SOURCE DOCUMENT -
----------
Solving a Nonlinear ODE with a Boundary Layer by Collocation

This example shows how to use spline commands from Curve Fitting Toolbox™ solve a nonlinear ordinary differential equation (ODE).

The Problem

We consider the nonlinear singularly perturbed problem

epsilon D^2g(x) + (g(x))^2 = 1 on [0..1]

Dg(0) = g(1) = 0.

This problem is already quite difficult for epsilon = .001, so we choose a modest

epsilon = .1;

The Approximation Space

We seek an approximate solution by collocation from C^1 piecewise cubics with a specified break sequence breaks, hence want the order k to be 4.

breaks = (0:4)/4;
k = 4;

We obtain the corresponding knot sequence as

knots = augknt(breaks,k,2)
knots = 1×14

         0         0         0         0    0.2500    0.2500    0.5000    0.5000    0.7500    0.7500    1.0000    1.0000    1.0000    1.0000

Whatever the choice of order and knots, the corresponding spline space has dimension

n = length(knots) - k
n = 10

Discretization

The number of degrees of freedom, 10, fits nicely with the fact that we expect to collocate at two sites per polynomial piece, for a total of 8 conditions, bringing us to 10 conditions altogether once we add the two side conditions.

We choose two Gauss sites for each interval. For the `standard' interval [-1/2 .. 1/2] of unit length, these are the two sites

gauss = .5773502692*[-1/2; 1/2];

From this, we obtain the whole collection of collocation sites by

ninterv = length(breaks)-1;
temp = (breaks(2:ninterv+1)+breaks(1:ninterv))/2;
temp = temp([1 1],:) + gauss*diff(breaks);
colsites = temp(:).';

The Numerical Problem

The numerical problem we want to solve is to find a piecewise polynomial (or pp) y of the given order, and with the given knots, that satisfies the nonlinear system

Dy(0) = 0

(y(x))^2 + epsilon D^2y(x) = 1 for x in colsites

y(1) = 0

Linearization

If y is our current approximation to the solution, then the linear problem for the better (?) solution z by Newton's method reads

Dz(0) = 0

w_0(x)z(x) + epsilon D^2z(x) = b(x) for x in colsites

z(1) = 0

with w_0(x) := 2y(x) and b(x) := (y(x))^2 + 1.
----------
(Spatial grounding data)
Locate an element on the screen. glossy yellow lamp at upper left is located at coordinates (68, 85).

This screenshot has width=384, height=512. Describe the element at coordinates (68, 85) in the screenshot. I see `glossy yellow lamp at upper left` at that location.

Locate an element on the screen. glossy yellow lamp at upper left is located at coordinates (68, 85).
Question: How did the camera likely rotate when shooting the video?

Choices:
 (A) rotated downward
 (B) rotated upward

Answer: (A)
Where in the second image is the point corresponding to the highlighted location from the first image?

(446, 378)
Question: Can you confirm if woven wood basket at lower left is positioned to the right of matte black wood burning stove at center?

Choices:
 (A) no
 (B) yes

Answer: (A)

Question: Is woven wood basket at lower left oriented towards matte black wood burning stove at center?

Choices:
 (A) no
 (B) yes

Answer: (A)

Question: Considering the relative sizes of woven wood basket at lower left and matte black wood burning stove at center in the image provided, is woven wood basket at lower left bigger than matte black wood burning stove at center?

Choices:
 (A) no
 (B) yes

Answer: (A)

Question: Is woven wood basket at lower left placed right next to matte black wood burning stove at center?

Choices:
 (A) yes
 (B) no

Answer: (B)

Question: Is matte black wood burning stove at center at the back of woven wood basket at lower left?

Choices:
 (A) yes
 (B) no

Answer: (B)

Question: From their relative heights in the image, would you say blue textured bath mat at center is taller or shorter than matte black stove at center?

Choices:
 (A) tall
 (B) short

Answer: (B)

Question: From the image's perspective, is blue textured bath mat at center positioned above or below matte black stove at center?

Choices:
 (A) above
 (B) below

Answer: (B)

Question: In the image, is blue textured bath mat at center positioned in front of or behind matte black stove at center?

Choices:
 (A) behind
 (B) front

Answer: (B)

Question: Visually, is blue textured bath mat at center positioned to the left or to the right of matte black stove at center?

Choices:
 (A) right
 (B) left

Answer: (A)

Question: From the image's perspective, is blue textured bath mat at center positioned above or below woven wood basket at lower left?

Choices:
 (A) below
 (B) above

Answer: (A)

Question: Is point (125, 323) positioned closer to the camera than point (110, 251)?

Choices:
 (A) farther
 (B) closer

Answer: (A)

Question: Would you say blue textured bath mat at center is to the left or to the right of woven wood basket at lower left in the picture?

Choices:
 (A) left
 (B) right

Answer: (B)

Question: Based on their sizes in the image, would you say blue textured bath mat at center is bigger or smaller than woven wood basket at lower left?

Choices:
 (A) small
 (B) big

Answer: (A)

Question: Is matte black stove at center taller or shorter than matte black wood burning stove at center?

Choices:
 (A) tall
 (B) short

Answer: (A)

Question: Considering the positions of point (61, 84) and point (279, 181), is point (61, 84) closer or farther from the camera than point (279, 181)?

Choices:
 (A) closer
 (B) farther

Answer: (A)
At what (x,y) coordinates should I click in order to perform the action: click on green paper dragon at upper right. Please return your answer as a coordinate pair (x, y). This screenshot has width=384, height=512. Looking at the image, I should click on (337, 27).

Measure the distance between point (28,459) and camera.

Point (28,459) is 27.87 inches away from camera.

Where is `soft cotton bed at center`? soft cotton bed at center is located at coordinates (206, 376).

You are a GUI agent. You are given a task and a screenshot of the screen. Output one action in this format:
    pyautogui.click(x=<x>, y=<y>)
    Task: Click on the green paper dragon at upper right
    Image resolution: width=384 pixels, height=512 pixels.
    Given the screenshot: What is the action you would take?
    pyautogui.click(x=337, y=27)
----------
TO DO -
A: Reproduce the nonlinear ODE example word for word, starting with "Solving a Nonlinear" and going on through "Dg(0) = g(1) = 0.".
B: Write the next part of the nonlinear ODE example, picking up after its last sentence.

ANSWERS TO THE TASKS -
A:
Solving a Nonlinear ODE with a Boundary Layer by Collocation

This example shows how to use spline commands from Curve Fitting Toolbox™ solve a nonlinear ordinary differential equation (ODE).

The Problem

We consider the nonlinear singularly perturbed problem

epsilon D^2g(x) + (g(x))^2 = 1 on [0..1]

Dg(0) = g(1) = 0.

B:
In fact, by choosing w_0(1) := 1, w_1(0) := 1, and

w_2(x) := epsilon, w_1(x) := 0 for x in colsites

and choosing all other values of w_0, w_1, w_2, and b not yet specified to be zero, we can give our system the uniform shape

w_0(x)z(x) + w_1(x)Dz(x) + w_2(x)D^2z(x) = b(x) for x in sites

where

sites = [0,colsites,1];

Linear System to be Solved

This system converts into one for the B-spline coefficients of its solution z. For this, we need the zeroth, first, and second derivative at every x in sites and for every relevant B-spline. These values are supplied by the spcol command.

Here is the essential part of the documentation for spcol:

SPCOL B-spline collocation matrix.

COLLOC = SPCOL(KNOTS,K,TAU) is the matrix

[ D^m(i)B_j(TAU(i)) : i=1:length(TAU), j=1:length(KNOTS)-K ],

with D^m(i)B_j the m(i)-fold derivative of B_j,

B_j the j-th B-spline of order K for the knot sequence KNOTS,

TAU a sequence of sites,

both KNOTS and TAU are assumed to be nondecreasing, and

m(i) is the integer #{ j<i : TAU(j) = TAU(i) }, i.e., the

'cumulative' multiplicity of TAU(i) in TAU.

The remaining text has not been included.